Mother filed a Motion to relocate parties’ minor daughter, age 7, to North Carolina. Mother had begun working at a university In North Carolina. The Trial Court granted the motion and Father appealed. He argued that the evidence was against the move.
The Appellate Court agreed with the Trial Court. It said that the Trial Court had properly considered the statutory and other relevant factors bearing on the minor child’s best interests.
The court is not prohibited from considering an enhancement to the custodial parent’s quality of life. However, the court must be satisfied that the move has a bearing on the child’s best interest.
Mother’s salary in the new job was comparable to her previous job at UIC. This did not necessarily weigh against mother. It is only one factor. There were other benefits from the move. These included day care and housing. Shorter work hours and a shorter commute in mother’s new job.

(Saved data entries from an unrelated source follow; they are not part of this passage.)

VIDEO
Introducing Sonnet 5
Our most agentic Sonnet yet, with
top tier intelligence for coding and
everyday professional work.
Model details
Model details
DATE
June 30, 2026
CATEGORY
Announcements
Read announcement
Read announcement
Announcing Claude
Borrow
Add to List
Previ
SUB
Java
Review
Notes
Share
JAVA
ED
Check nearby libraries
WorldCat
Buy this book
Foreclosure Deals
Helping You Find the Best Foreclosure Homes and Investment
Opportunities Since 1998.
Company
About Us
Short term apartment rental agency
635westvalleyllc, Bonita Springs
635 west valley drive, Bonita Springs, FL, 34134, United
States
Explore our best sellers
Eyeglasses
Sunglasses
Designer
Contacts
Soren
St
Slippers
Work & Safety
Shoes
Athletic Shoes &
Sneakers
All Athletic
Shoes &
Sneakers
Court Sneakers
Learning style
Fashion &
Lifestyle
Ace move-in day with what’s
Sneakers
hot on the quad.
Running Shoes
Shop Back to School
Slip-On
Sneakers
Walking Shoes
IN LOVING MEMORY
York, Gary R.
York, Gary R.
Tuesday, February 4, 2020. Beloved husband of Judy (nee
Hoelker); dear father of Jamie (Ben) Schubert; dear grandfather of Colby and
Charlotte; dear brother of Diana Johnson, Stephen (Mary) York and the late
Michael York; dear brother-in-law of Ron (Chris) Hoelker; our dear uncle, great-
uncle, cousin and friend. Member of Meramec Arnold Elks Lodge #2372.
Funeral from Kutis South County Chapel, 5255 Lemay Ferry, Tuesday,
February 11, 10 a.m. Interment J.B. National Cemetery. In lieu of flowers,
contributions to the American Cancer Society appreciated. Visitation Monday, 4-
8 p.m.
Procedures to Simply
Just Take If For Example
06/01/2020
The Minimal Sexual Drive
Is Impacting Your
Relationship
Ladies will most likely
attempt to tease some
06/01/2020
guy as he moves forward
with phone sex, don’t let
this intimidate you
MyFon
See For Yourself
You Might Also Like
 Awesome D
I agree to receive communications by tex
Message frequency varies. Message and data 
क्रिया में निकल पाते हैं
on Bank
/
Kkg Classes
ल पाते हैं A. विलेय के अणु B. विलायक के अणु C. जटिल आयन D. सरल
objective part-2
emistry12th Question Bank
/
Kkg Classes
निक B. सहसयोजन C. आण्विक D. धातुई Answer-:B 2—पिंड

The courts recognized that the ‘bottom line’ was whether father’s relationship with his daughter could survive and prosper. They would not see each other as frequently. It was a close call. There was no right answer. But, the child’s best interest was with the move with mother.
Court did not make a mistake in ordering that the child be enrolled at a private school in North Carolina. However, father is under no financial obligation for tuition to a private school he does not agree to. Also, father did not give any good reason for objecting to this enrollment.
In re Marriage of Kavchak, 2018 IL App (2d)170853.